### THE PROBLEM
Please report every line in the items below that contains the string "label". Case counts.

[Chart comprehension data]
◆ ◆ ◆ ◆

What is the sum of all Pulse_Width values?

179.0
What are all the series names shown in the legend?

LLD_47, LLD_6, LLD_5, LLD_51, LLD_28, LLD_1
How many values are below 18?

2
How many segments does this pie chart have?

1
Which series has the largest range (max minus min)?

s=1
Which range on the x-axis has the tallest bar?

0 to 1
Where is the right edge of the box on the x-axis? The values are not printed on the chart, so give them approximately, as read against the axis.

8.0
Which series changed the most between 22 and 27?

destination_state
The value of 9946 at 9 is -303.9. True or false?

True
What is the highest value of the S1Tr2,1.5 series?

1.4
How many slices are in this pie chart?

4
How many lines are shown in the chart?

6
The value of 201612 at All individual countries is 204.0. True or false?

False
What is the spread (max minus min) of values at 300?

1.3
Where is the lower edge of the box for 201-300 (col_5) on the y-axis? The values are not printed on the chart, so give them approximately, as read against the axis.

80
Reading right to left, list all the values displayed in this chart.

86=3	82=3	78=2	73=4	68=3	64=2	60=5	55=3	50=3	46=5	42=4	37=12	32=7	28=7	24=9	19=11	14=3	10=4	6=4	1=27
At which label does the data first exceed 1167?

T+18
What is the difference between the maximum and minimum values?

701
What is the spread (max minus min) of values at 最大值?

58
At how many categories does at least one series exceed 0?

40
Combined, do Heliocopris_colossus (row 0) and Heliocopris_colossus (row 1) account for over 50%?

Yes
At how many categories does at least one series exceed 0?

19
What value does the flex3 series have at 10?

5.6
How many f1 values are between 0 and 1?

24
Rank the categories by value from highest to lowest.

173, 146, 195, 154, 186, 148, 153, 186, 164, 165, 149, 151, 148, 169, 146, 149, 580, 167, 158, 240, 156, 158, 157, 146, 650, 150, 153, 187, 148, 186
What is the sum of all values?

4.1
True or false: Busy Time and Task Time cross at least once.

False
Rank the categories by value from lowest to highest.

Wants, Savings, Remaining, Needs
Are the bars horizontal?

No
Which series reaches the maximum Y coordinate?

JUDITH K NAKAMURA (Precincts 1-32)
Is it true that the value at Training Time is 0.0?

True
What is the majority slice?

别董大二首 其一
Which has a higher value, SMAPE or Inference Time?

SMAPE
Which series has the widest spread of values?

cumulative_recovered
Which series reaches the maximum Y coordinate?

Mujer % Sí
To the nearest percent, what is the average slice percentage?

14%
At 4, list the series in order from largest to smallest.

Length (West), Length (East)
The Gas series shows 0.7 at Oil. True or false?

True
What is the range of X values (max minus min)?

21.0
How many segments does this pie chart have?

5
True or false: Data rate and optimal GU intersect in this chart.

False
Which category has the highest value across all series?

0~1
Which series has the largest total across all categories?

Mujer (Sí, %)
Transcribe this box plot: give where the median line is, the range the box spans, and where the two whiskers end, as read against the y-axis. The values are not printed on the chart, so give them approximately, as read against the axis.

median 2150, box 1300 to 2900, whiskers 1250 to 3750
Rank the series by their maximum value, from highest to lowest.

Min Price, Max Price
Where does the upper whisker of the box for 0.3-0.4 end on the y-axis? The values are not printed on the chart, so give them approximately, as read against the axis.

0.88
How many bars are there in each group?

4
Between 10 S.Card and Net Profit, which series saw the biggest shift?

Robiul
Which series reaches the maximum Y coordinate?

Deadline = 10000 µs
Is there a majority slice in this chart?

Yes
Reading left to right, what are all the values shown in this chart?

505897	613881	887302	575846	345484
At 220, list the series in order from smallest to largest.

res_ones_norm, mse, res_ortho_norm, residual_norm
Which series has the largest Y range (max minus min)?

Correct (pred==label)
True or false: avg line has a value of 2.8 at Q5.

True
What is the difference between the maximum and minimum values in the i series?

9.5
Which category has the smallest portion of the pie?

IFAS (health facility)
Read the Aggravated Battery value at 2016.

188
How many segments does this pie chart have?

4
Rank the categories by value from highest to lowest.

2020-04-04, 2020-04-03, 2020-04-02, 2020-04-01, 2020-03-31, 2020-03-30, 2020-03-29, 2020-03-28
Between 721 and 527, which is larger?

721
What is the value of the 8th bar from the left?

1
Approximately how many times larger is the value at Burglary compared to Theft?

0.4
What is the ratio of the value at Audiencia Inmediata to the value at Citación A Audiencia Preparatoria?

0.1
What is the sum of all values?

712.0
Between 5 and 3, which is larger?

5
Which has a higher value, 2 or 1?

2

◆ ◆ ◆ ◆

### REPLY TO THE TASK
At which label does the data first exceed 1167?
Correct (pred==label)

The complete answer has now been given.